Critical Properties of gapped spin-1/2 chains and ladders in a magnetic field

TL;DR

This paper investigates the critical properties of gapped spin-1/2 chains and ladders under magnetic fields, analyzing phase transitions, critical exponents, and dynamical susceptibilities to understand their low-temperature behavior.

Contribution

It provides a comprehensive calculation of critical exponents and dynamical susceptibilities for gapped spin-1/2 systems in magnetic fields, including special cases like dimerized and frustrated chains.

Findings

Critical exponents at the transition point $H_{c1}$ are determined.

Dynamical susceptibilities at finite temperature are computed.

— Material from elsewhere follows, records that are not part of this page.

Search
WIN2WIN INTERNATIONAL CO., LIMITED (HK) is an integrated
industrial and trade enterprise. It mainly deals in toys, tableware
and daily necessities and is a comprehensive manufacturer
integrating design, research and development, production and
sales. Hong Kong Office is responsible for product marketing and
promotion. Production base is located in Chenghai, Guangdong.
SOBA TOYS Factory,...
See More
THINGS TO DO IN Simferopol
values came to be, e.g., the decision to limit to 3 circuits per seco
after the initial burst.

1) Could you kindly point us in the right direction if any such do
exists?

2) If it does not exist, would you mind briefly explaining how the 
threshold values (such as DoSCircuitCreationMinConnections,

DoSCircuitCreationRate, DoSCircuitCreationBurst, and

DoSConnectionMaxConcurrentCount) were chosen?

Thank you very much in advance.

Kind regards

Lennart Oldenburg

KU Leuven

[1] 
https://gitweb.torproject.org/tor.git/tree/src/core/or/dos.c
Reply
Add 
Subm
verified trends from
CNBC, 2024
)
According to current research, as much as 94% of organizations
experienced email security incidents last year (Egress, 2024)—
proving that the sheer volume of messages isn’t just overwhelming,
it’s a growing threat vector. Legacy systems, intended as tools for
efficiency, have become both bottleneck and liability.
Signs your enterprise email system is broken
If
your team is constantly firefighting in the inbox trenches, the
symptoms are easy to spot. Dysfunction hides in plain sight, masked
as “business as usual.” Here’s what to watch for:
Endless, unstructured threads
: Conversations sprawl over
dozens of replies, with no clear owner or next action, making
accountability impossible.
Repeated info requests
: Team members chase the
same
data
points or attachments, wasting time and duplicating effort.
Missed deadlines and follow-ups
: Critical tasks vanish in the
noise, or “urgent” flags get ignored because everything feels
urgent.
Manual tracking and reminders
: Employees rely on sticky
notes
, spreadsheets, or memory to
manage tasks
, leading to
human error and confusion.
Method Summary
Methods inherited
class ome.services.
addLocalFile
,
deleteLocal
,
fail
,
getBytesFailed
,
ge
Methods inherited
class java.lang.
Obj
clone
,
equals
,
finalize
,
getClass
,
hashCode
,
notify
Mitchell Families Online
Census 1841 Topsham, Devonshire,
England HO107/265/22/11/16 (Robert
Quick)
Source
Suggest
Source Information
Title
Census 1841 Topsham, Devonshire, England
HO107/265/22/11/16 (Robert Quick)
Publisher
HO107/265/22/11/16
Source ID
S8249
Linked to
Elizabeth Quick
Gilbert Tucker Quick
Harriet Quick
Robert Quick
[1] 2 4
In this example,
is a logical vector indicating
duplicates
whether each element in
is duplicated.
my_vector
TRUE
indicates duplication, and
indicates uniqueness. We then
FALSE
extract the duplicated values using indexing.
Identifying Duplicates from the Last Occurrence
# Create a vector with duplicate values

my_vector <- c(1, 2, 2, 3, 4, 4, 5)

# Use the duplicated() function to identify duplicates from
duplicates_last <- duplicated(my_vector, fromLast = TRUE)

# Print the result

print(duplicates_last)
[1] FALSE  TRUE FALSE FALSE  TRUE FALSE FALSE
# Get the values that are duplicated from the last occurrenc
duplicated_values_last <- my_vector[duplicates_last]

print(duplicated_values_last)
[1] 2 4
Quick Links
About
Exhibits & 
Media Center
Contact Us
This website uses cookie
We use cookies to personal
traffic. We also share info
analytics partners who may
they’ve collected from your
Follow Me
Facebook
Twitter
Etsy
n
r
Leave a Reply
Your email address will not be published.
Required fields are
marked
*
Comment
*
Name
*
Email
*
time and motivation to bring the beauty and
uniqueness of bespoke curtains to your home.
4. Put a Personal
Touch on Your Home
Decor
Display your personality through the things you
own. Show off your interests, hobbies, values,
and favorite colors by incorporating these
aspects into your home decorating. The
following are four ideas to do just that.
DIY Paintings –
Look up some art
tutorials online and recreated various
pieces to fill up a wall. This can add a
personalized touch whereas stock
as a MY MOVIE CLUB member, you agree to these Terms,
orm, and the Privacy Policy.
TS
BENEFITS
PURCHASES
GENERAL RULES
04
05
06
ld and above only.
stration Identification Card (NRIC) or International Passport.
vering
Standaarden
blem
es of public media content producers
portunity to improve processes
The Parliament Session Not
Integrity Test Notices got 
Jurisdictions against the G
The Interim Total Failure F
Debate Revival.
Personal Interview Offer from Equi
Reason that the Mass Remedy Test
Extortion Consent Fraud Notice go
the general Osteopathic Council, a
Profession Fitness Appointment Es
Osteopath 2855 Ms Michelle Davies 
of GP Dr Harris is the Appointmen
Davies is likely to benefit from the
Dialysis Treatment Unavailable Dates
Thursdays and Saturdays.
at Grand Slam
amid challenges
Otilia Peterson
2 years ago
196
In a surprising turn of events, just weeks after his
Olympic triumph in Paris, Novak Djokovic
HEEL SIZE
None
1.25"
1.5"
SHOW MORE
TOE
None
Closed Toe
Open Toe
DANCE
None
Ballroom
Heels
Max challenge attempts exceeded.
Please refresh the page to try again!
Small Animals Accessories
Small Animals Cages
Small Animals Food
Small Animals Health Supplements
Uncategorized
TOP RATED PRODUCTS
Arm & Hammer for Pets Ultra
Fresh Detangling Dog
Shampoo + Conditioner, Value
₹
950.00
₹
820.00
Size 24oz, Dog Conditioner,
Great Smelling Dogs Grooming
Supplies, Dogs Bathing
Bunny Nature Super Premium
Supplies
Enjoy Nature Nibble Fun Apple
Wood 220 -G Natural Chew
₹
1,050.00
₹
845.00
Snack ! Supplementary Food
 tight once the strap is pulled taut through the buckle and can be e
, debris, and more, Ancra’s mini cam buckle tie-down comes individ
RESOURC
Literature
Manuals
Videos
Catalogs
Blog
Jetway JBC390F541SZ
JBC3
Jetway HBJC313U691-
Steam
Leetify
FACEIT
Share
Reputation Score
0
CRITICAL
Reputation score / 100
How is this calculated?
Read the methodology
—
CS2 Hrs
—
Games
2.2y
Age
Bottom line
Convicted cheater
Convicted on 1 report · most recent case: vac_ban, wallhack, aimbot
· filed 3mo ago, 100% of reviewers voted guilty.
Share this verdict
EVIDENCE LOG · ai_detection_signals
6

Low-temperature behavior of nuclear spin relaxation rate $T_1^{-1}$ is analyzed.

Abstract

An interesting feature of spin-1/2 chains with a gap is that they undergo a commensurate-incommensurate transition in the presence of an external magnetic field $H$. The system is in a gapless incommensurate regime for all values of the magnetic field between the lower critical field $H_{c1}$ and an upper critical field $H_{c2}$, where it is gapless and has power law correlations. We calculate the critical exponents for such a generic gapped system in the incommensurate regime at the critical field $H_{c1}$ and in its vicinity. Our analysis also applies to the spin-1/2 ladder. We compute the full dynamical susceptibilities at finite temperature. We use the same to discuss the thermal broadening of various modes and obtain the low temperature behaviour of the nuclear spin relaxation rate $T_1^{-1}$. We discuss the results obtained here for the special cases of the dimerised chain, frustrated chain and the spin-1/2 ladder.